Records provided

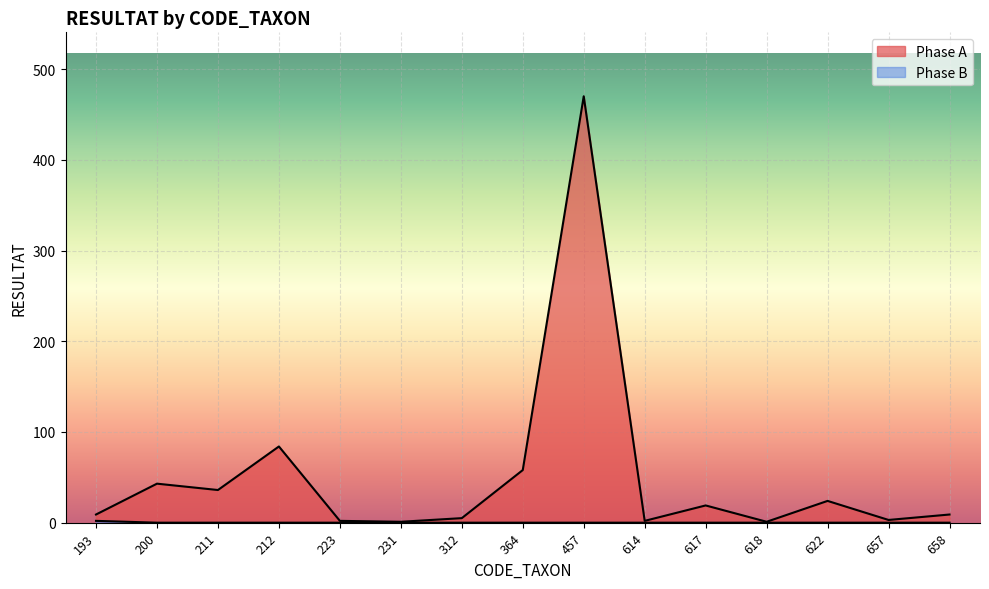

True or false: Phase A and Phase B intersect in this chart.

False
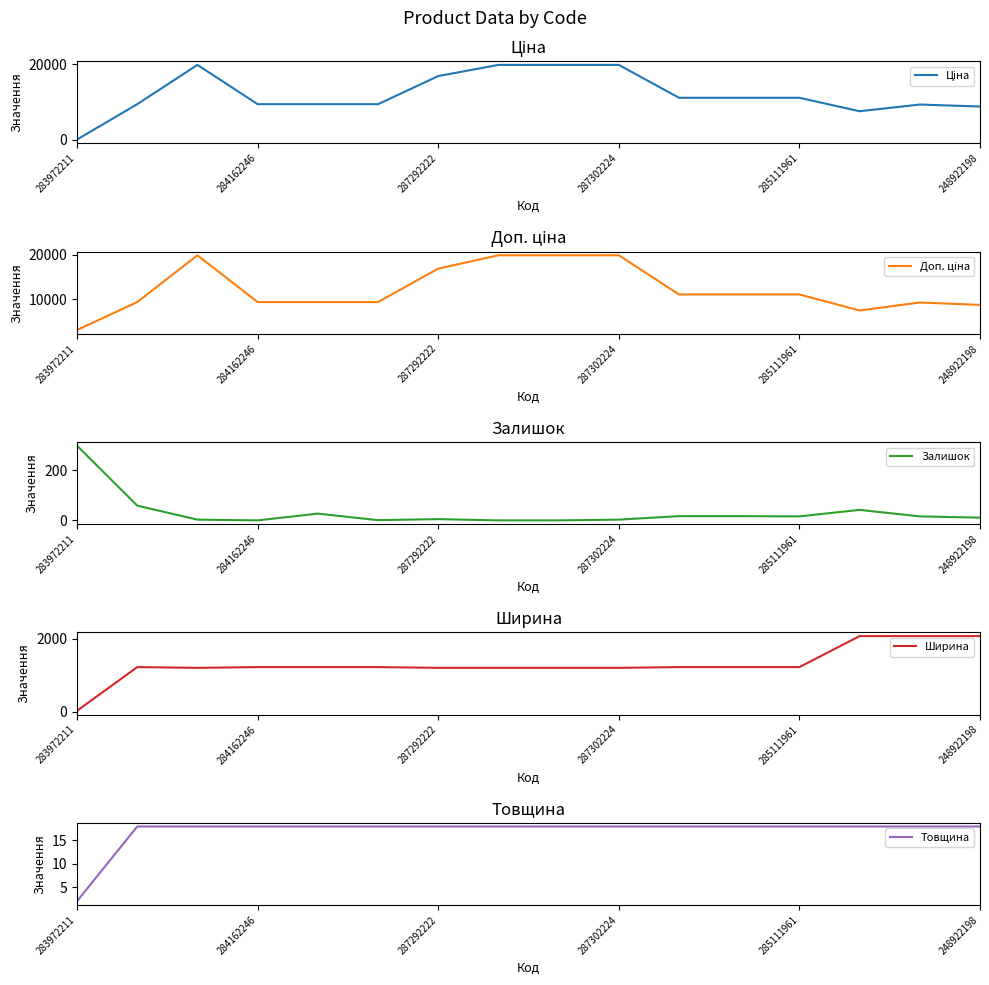

True or false: Доп. ціна and Залишок intersect in this chart.

False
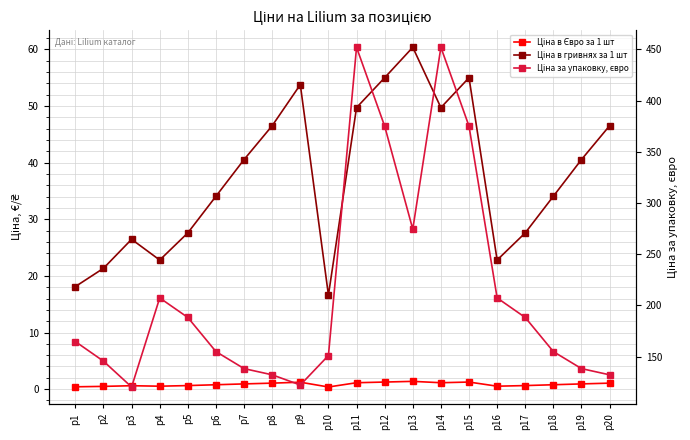

True or false: Ціна в Євро за 1 шт has a value of 0.4 at р1.

True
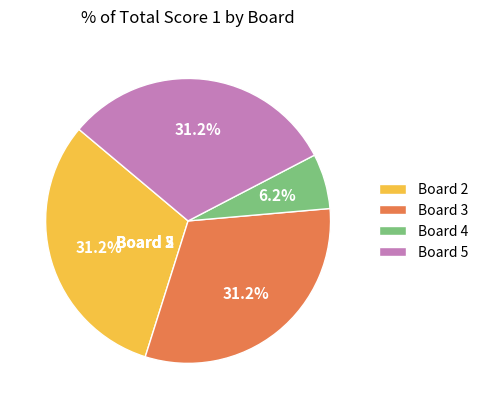

Is there any slice that represents more than half of the pie?

No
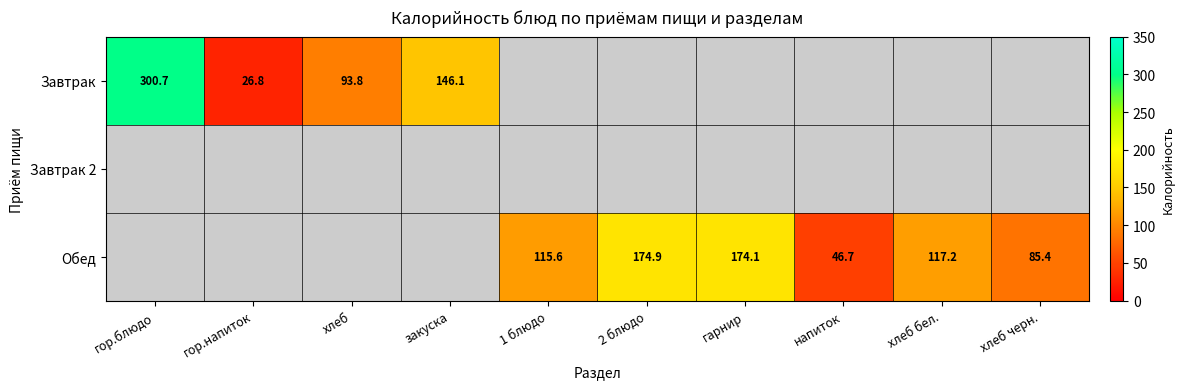

True or false: Завтрак has a value of 524.5 at гор.блюдо.

False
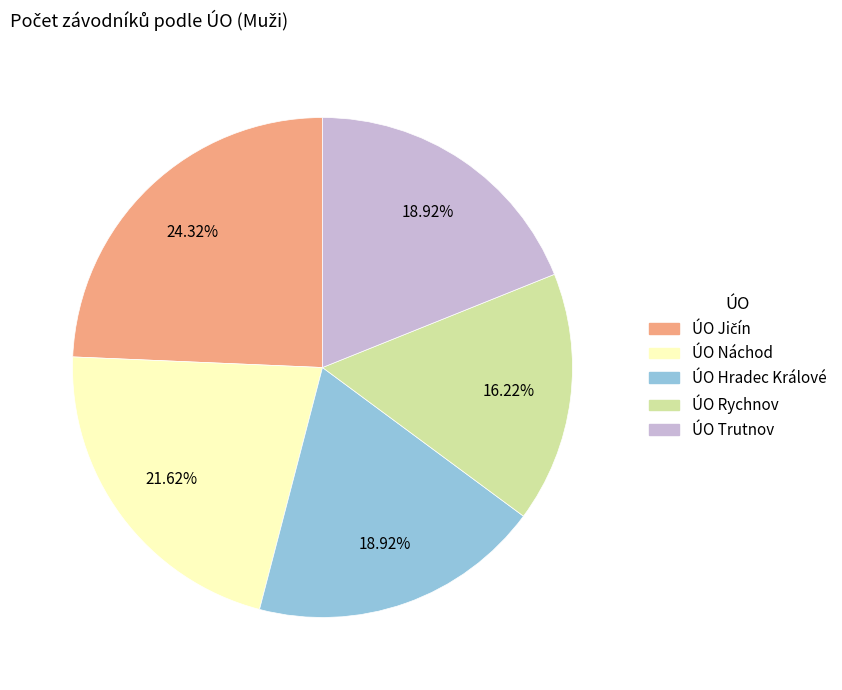

Count the number of slices in the pie.

5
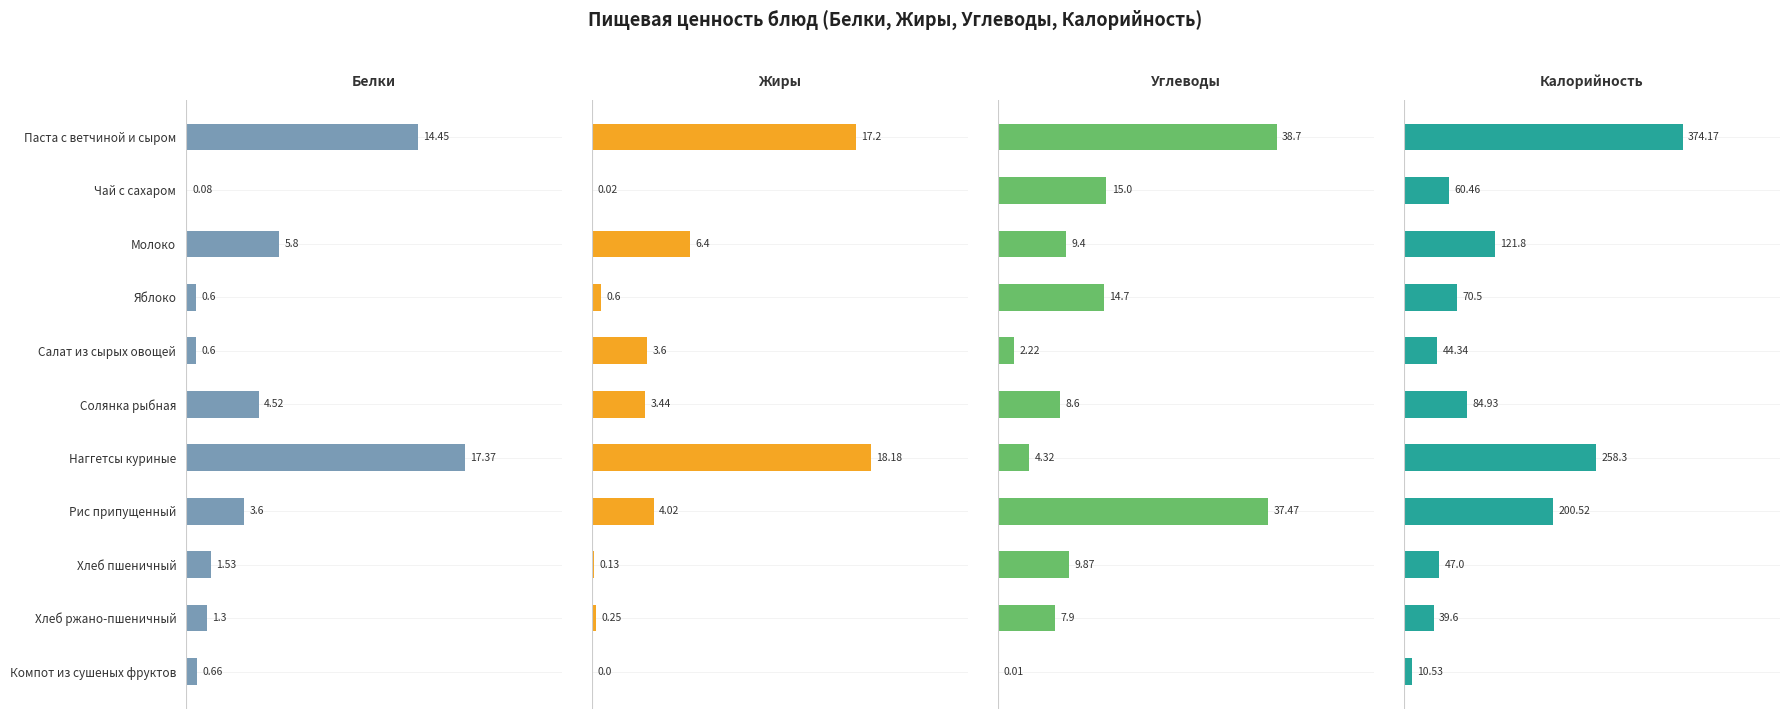

How many bars are there in each group?

4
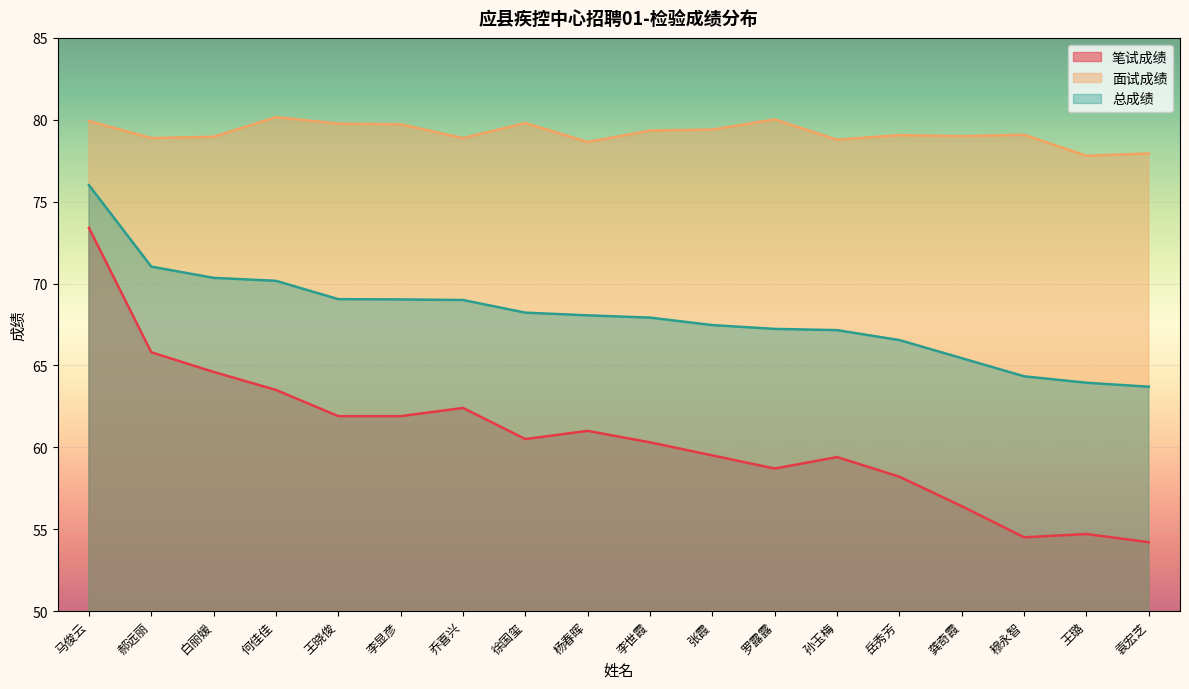

At which category does 笔试成绩 reach its first local peak?

乔喜兴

Requirement
Display every line of the entries above that contains the word "value".

Completed exercise
True or false: Ціна в Євро за 1 шт has a value of 0.4 at р1.
True or false: Завтрак has a value of 524.5 at гор.блюдо.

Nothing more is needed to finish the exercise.